====== Entries shown ======

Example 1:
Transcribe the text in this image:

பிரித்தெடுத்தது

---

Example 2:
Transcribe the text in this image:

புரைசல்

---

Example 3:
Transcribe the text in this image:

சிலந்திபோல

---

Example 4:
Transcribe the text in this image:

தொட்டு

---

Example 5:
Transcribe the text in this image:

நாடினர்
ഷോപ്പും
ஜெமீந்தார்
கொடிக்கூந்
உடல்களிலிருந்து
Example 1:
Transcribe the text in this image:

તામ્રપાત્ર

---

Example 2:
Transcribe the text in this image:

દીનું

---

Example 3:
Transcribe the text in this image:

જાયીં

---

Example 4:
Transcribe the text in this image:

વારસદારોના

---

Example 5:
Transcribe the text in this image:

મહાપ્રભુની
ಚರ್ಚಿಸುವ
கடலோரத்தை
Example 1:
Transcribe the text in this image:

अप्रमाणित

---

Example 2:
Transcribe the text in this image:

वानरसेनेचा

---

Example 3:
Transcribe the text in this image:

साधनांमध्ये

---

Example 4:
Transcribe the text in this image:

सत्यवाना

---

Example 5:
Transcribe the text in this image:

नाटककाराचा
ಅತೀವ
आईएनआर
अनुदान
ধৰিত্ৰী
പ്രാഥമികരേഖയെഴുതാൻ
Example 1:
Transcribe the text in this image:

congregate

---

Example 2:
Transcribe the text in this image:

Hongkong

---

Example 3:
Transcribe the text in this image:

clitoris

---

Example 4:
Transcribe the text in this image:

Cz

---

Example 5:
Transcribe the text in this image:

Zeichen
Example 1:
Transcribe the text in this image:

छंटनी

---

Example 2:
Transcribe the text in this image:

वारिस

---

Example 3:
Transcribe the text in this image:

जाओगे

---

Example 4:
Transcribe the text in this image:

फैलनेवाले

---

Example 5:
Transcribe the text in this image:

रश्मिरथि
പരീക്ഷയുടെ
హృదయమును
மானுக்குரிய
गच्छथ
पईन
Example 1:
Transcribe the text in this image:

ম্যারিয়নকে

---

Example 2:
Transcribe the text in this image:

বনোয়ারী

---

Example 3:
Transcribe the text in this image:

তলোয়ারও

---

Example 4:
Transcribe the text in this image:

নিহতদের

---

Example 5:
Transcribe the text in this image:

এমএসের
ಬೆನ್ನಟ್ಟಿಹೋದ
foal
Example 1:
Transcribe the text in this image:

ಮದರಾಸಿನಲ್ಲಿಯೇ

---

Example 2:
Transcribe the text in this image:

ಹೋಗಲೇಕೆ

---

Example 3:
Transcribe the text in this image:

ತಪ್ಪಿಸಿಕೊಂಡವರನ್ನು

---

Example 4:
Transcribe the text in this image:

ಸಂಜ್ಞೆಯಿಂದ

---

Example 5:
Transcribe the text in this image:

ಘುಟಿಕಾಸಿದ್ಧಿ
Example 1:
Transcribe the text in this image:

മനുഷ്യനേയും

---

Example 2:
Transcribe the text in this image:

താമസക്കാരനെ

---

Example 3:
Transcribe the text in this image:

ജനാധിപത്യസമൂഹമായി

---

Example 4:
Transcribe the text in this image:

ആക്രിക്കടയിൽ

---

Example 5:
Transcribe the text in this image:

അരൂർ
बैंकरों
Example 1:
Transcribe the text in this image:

======

Could you transcribe every record above exactly as it appears?

Example 1:
Transcribe the text in this image:

பிரித்தெடுத்தது

---

Example 2:
Transcribe the text in this image:

புரைசல்

---

Example 3:
Transcribe the text in this image:

சிலந்திபோல

---

Example 4:
Transcribe the text in this image:

தொட்டு

---

Example 5:
Transcribe the text in this image:

நாடினர்
ഷോപ്പും
ஜெமீந்தார்
கொடிக்கூந்
உடல்களிலிருந்து
Example 1:
Transcribe the text in this image:

તામ્રપાત્ર

---

Example 2:
Transcribe the text in this image:

દીનું

---

Example 3:
Transcribe the text in this image:

જાયીં

---

Example 4:
Transcribe the text in this image:

વારસદારોના

---

Example 5:
Transcribe the text in this image:

મહાપ્રભુની
ಚರ್ಚಿಸುವ
கடலோரத்தை
Example 1:
Transcribe the text in this image:

अप्रमाणित

---

Example 2:
Transcribe the text in this image:

वानरसेनेचा

---

Example 3:
Transcribe the text in this image:

साधनांमध्ये

---

Example 4:
Transcribe the text in this image:

सत्यवाना

---

Example 5:
Transcribe the text in this image:

नाटककाराचा
ಅತೀವ
आईएनआर
अनुदान
ধৰিত্ৰী
പ്രാഥമികരേഖയെഴുതാൻ
Example 1:
Transcribe the text in this image:

congregate

---

Example 2:
Transcribe the text in this image:

Hongkong

---

Example 3:
Transcribe the text in this image:

clitoris

---

Example 4:
Transcribe the text in this image:

Cz

---

Example 5:
Transcribe the text in this image:

Zeichen
Example 1:
Transcribe the text in this image:

छंटनी

---

Example 2:
Transcribe the text in this image:

वारिस

---

Example 3:
Transcribe the text in this image:

जाओगे

---

Example 4:
Transcribe the text in this image:

फैलनेवाले

---

Example 5:
Transcribe the text in this image:

रश्मिरथि
പരീക്ഷയുടെ
హృదయమును
மானுக்குரிய
गच्छथ
पईन
Example 1:
Transcribe the text in this image:

ম্যারিয়নকে

---

Example 2:
Transcribe the text in this image:

বনোয়ারী

---

Example 3:
Transcribe the text in this image:

তলোয়ারও

---

Example 4:
Transcribe the text in this image:

নিহতদের

---

Example 5:
Transcribe the text in this image:

এমএসের
ಬೆನ್ನಟ್ಟಿಹೋದ
foal
Example 1:
Transcribe the text in this image:

ಮದರಾಸಿನಲ್ಲಿಯೇ

---

Example 2:
Transcribe the text in this image:

ಹೋಗಲೇಕೆ

---

Example 3:
Transcribe the text in this image:

ತಪ್ಪಿಸಿಕೊಂಡವರನ್ನು

---

Example 4:
Transcribe the text in this image:

ಸಂಜ್ಞೆಯಿಂದ

---

Example 5:
Transcribe the text in this image:

ಘುಟಿಕಾಸಿದ್ಧಿ
Example 1:
Transcribe the text in this image:

മനുഷ്യനേയും

---

Example 2:
Transcribe the text in this image:

താമസക്കാരനെ

---

Example 3:
Transcribe the text in this image:

ജനാധിപത്യസമൂഹമായി

---

Example 4:
Transcribe the text in this image:

ആക്രിക്കടയിൽ

---

Example 5:
Transcribe the text in this image:

അരൂർ
बैंकरों
Example 1:
Transcribe the text in this image:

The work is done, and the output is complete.